▶ Task set:
**A)** List every person the caving narrative mentions by name.
**B)** In the caving narrative, revise the passage that begins at the words "Brad and I recruited" and stops after "and air flow.". Replace "valuable" with "useful".

┌─ Document passage

Here was a cave we could demonstrably tell had not been visited by humans since the time of the late classical Mayans, and there was much to explore. Brad and I returned day after day, each day reaching better cave passages than the previous day. Bigger passages, more formations, bigger rooms, and then the real excitement: lots of very wet and heavily decorated passage. We came to call this cave Lavanderia, the laundromat.

The wet passage got really good! Some of the finest cave I have ever been in let alone explored. Beautiful clear and pleasant water, excellent rooms of stalagmites including 5m tall broomsticks, thick snowbanks of calcite rafts. We surveyed wet passage for two whole days including a few places requiring swimming. Scouting ahead I had to do considerable swimming to reach a place the 40 m-wide passage narrowed down to a 2m x 0.5m opening. To my surprise water was actually flowing out of it as a small rifle (flow is very rare in the low gradient Yucatan) and a very strong draft! I excitedly returned to announce that we had reached the point that my packraft would be needed for the survey. Each night we met up with everyone at dinner, said we had a good day (and not too many more details), and read our nearly 1km of survey data to Peter while everyone read more like 100m. It was obvious we had found some good stuff but we couldn't figure out why more people weren't jumping up and down to join us. I guess they were on holiday.





Brad and I recruited cave diver Bill to join us who seemed keen enough. He proved to be a valuable member of the survey team and with the three of us we were able to be reasonably productive despite difficult survey conditions. Brad sketched in the raft- spinning in circles while trying to sketch seemed to be a new and frustrating experience for him! We did well, surveying lots of excellent passage but ended the day somewhat baffled at where the cave continued. It couldn't just end! Not with the water and air flow.

        Carefully portaging the packraft through the first "rapid"

└─
┌─ Given records

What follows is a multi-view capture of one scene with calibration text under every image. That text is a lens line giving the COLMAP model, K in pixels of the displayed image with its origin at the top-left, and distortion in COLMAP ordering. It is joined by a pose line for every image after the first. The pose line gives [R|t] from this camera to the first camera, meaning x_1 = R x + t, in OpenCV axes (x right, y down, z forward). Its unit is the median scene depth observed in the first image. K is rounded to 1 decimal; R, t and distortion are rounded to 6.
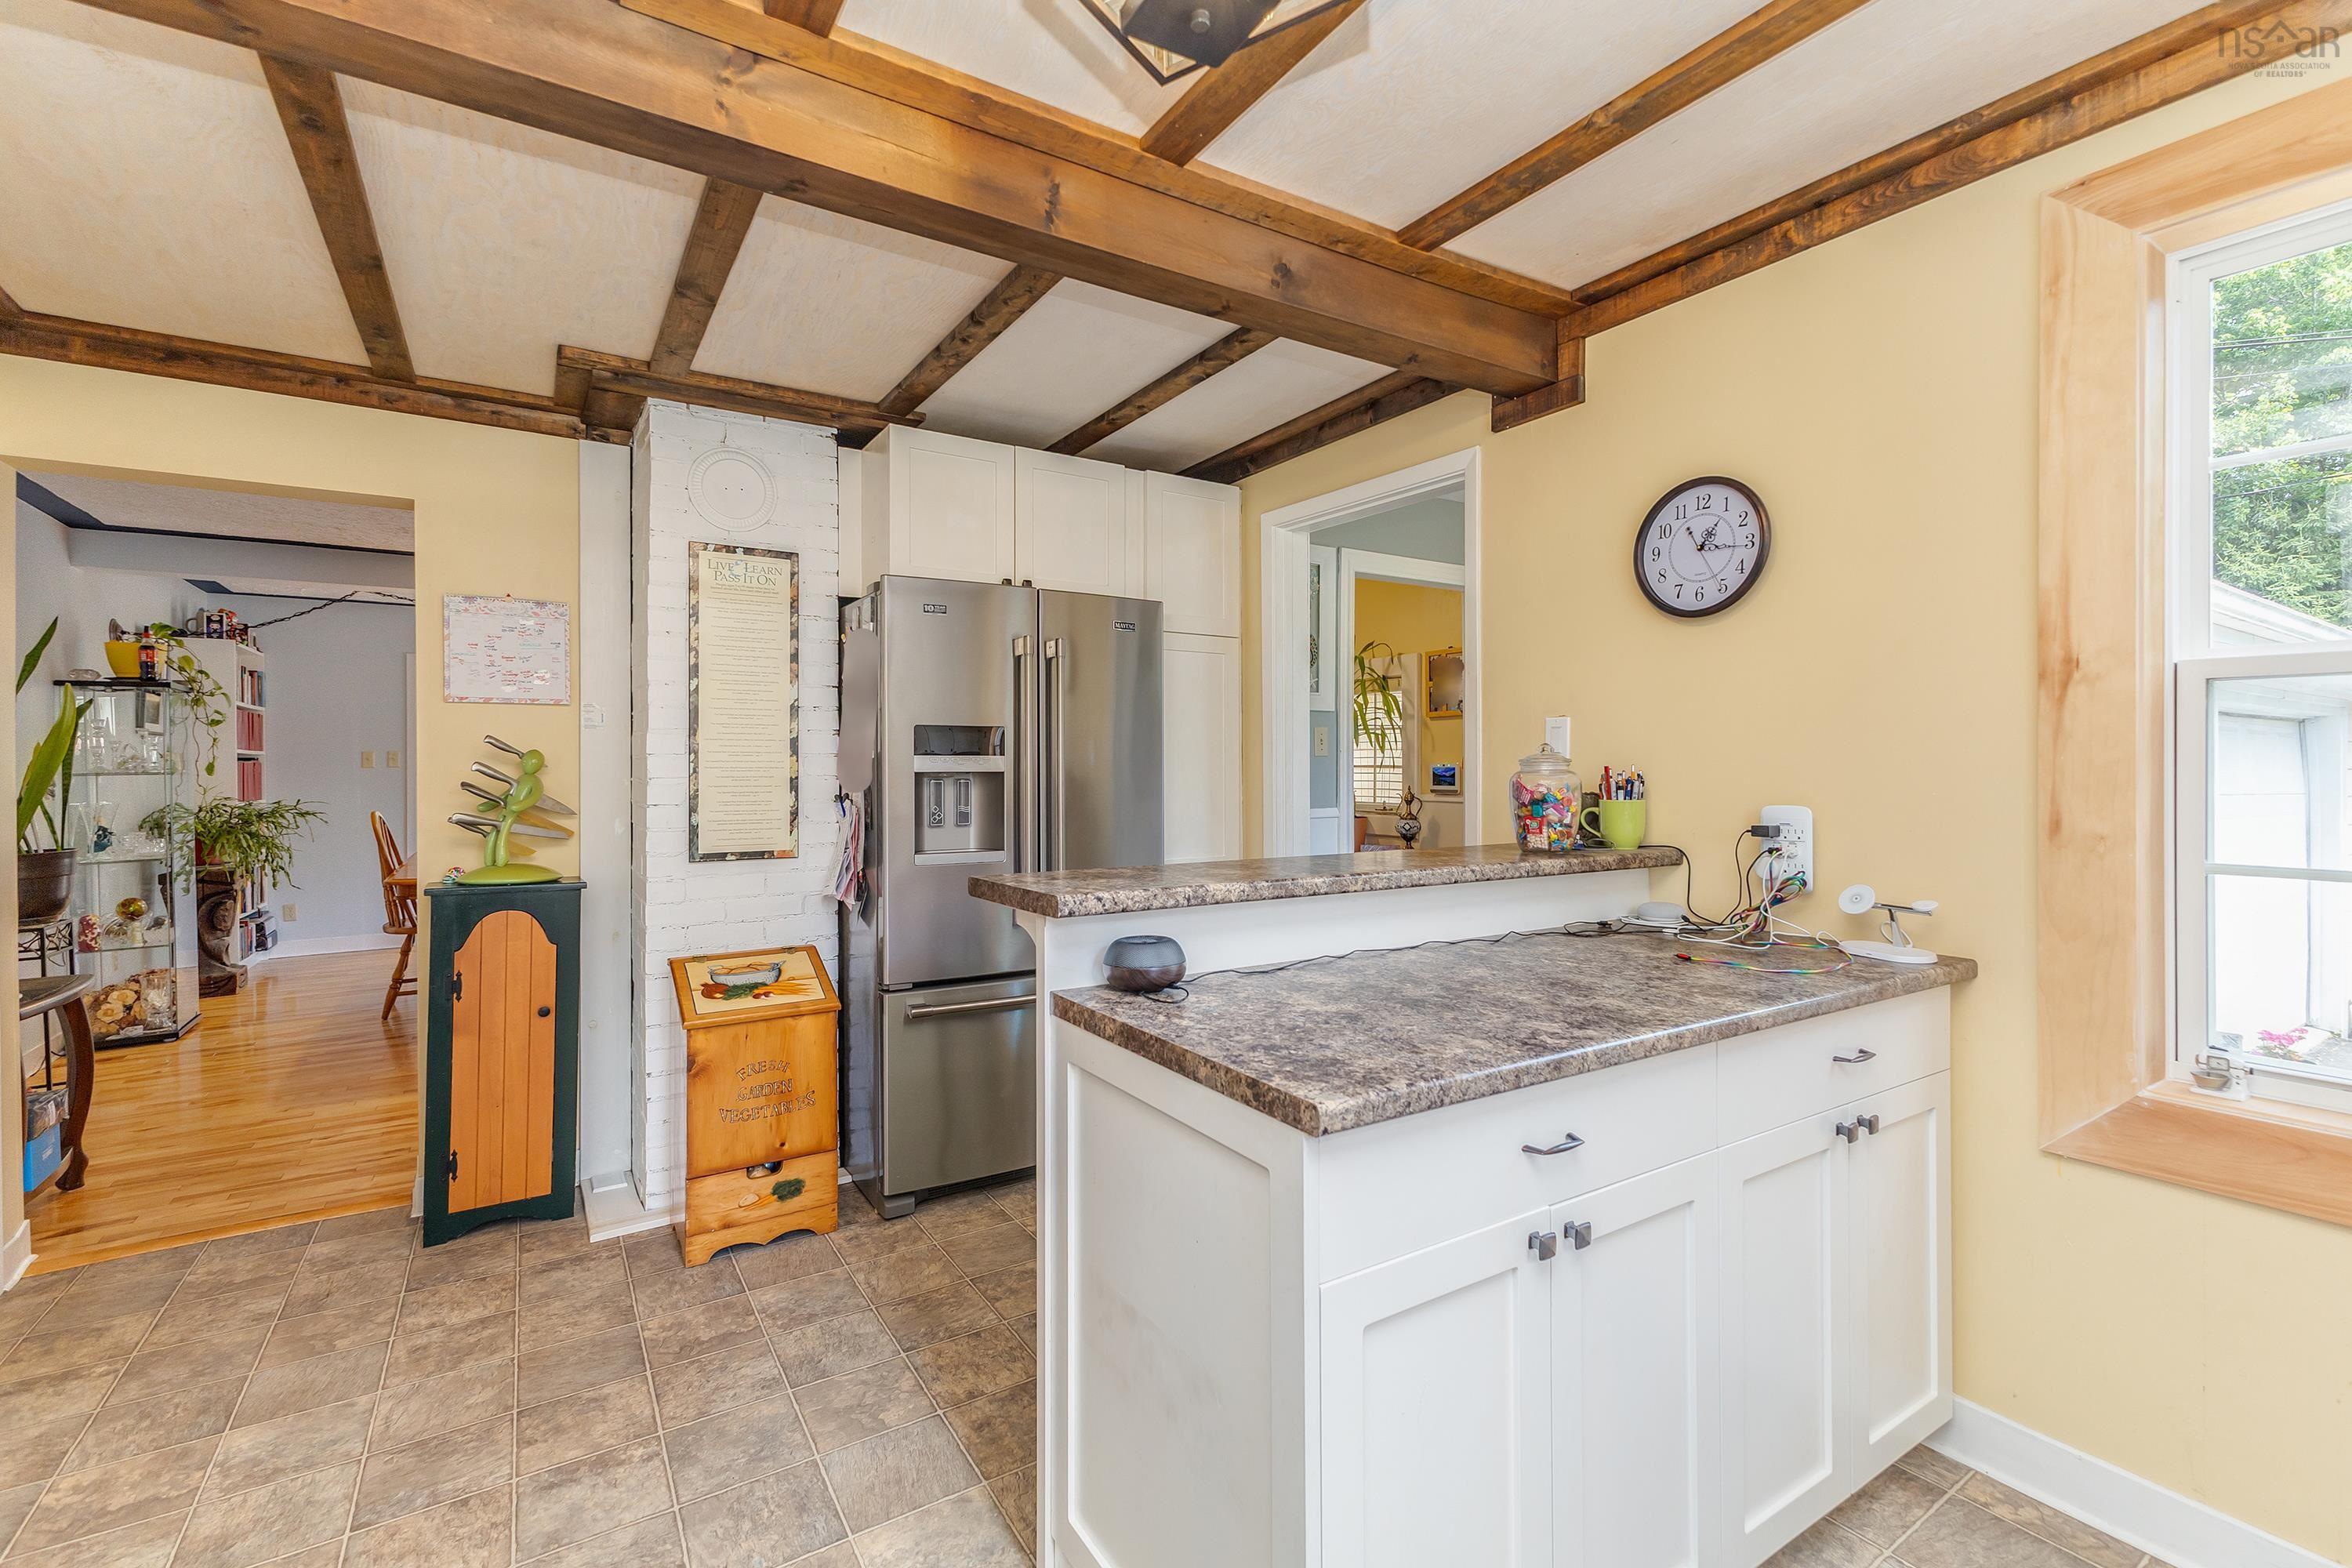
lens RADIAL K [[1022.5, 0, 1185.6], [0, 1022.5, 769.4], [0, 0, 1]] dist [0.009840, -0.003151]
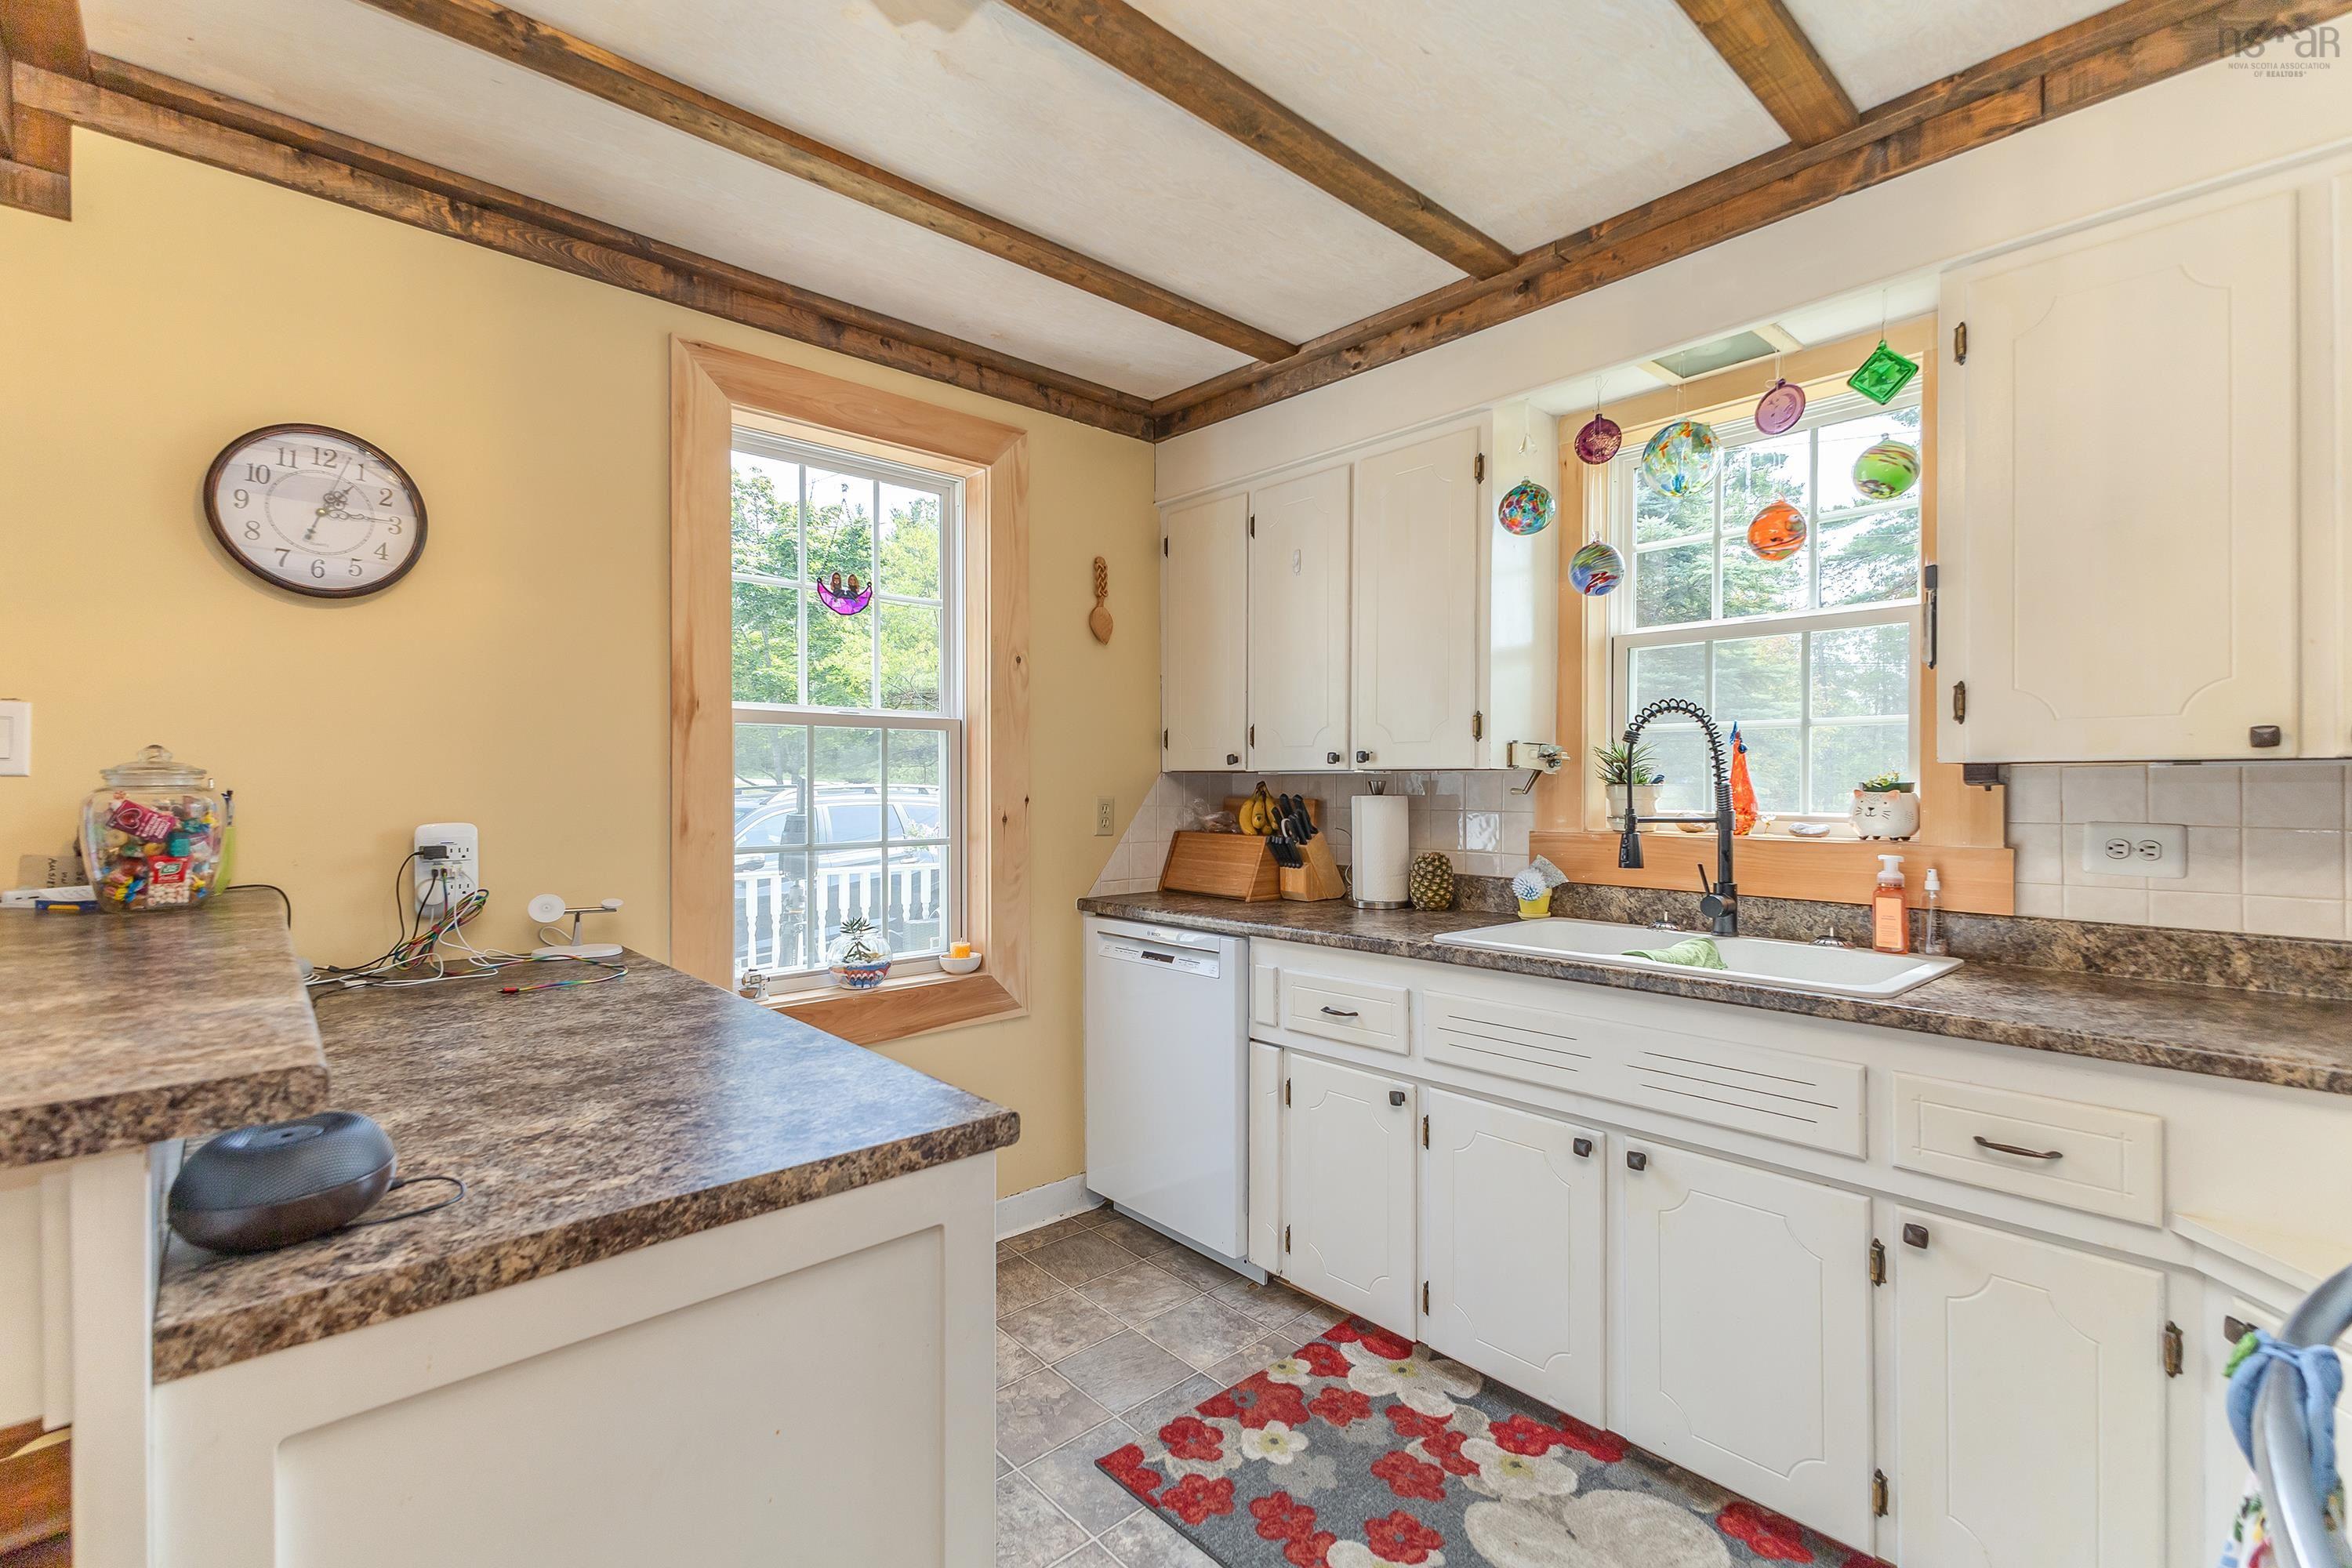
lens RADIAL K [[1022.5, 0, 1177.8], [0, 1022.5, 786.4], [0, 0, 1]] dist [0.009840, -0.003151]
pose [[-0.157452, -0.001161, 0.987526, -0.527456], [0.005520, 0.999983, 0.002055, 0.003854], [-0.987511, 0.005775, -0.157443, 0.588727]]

└─
┌─ Given records

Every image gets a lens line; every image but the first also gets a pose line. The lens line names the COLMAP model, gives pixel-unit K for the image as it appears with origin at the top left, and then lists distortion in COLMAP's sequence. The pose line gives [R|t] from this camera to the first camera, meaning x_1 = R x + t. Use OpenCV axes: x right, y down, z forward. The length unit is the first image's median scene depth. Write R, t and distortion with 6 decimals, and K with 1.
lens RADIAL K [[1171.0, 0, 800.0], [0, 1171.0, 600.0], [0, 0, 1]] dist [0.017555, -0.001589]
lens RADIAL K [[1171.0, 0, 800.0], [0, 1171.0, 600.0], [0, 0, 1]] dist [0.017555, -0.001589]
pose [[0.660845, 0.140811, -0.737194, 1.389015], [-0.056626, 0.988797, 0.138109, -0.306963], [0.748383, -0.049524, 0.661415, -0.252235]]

└─

▶ Answers in order:
**A)** Brad, Peter, Bill

**B)**
Brad and I recruited cave diver Bill to join us who seemed keen enough. He proved to be a useful member of the survey team and with the three of us we were able to be reasonably productive despite difficult survey conditions. Brad sketched in the raft- spinning in circles while trying to sketch seemed to be a new and frustrating experience for him! We did well, surveying lots of excellent passage but ended the day somewhat baffled at where the cave continued. It couldn't just end! Not with the water and air flow.